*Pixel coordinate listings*
____________
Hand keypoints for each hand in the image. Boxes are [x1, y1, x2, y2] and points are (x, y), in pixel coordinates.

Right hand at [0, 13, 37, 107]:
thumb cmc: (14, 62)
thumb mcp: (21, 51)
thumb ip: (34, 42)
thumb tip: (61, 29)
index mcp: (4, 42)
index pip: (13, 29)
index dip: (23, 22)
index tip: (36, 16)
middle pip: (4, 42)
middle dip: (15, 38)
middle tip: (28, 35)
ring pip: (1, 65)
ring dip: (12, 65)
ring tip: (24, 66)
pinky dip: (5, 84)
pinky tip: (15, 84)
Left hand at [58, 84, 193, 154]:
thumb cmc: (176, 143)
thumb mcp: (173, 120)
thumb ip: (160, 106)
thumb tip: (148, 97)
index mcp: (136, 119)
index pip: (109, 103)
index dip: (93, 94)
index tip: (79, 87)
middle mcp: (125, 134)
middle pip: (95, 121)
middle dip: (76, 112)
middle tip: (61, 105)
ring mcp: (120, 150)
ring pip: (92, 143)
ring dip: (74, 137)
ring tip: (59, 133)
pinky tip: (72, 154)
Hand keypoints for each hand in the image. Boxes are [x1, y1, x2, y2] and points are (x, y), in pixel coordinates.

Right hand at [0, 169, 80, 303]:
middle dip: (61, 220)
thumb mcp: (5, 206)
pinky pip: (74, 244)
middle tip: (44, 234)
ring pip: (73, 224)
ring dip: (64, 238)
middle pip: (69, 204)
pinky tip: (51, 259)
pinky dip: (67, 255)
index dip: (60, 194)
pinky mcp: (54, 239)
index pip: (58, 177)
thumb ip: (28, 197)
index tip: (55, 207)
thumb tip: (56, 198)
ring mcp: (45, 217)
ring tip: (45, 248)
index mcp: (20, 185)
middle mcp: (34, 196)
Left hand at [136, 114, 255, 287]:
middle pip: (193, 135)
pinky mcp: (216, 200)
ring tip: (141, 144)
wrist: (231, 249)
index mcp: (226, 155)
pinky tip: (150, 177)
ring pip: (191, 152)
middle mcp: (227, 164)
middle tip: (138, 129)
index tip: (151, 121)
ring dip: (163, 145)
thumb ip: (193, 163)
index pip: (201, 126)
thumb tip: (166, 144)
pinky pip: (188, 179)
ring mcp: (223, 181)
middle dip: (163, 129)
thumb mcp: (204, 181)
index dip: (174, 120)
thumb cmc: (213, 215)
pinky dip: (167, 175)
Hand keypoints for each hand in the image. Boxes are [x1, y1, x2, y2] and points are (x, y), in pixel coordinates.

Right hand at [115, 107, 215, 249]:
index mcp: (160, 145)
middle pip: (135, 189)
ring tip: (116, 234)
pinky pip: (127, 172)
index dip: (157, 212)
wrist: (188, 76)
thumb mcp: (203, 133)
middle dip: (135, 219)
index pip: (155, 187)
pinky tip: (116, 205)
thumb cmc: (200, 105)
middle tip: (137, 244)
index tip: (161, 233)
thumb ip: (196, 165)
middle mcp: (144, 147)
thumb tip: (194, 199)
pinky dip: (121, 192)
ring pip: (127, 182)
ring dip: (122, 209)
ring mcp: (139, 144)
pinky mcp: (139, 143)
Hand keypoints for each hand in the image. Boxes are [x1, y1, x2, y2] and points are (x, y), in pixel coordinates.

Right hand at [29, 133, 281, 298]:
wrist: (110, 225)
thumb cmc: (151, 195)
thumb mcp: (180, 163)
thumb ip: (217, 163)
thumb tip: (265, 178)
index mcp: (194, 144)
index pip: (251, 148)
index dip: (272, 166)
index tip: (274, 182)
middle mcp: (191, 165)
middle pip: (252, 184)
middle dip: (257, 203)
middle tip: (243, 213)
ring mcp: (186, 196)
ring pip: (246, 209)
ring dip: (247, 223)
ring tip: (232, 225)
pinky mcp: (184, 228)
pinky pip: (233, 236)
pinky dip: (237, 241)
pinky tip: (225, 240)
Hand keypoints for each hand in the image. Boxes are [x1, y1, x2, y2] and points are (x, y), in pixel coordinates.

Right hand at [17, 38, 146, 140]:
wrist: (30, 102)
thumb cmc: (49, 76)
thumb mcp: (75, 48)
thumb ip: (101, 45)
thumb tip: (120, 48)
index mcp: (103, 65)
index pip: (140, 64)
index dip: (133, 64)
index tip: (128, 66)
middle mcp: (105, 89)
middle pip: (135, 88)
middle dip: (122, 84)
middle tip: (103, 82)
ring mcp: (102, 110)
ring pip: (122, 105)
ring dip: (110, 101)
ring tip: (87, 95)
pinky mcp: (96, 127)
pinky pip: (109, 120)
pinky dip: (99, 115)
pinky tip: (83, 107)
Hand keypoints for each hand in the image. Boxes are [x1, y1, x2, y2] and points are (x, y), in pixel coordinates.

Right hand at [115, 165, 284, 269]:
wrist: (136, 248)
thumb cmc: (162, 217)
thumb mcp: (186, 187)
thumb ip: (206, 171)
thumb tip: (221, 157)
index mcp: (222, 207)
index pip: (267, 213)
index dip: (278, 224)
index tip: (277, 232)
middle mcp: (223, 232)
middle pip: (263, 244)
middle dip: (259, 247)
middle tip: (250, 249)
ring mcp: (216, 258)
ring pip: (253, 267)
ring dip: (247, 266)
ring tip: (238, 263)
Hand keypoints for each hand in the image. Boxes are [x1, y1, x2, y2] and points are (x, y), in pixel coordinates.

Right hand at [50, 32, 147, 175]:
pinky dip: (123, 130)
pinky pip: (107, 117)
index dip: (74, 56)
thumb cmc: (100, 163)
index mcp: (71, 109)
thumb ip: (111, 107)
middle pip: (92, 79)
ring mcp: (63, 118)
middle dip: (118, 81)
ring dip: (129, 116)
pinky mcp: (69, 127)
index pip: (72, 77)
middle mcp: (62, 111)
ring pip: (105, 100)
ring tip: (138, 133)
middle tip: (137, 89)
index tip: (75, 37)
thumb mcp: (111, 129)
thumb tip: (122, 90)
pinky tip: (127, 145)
____________
*Directions*
Copy the entries above exactly, but only from the line holding "ring mcp: (223, 181)" through the line holding "index mcp: (160, 145)", both included.

*Answer area*
ring mcp: (223, 181)
middle dip: (163, 129)
thumb mcp: (204, 181)
index dip: (174, 120)
thumb cmc: (213, 215)
pinky dip: (167, 175)
Hand keypoints for each hand in the image. Boxes are [x1, y1, x2, y2] and points are (x, y), in pixel coordinates.

Right hand at [115, 107, 215, 249]:
index mcp: (160, 145)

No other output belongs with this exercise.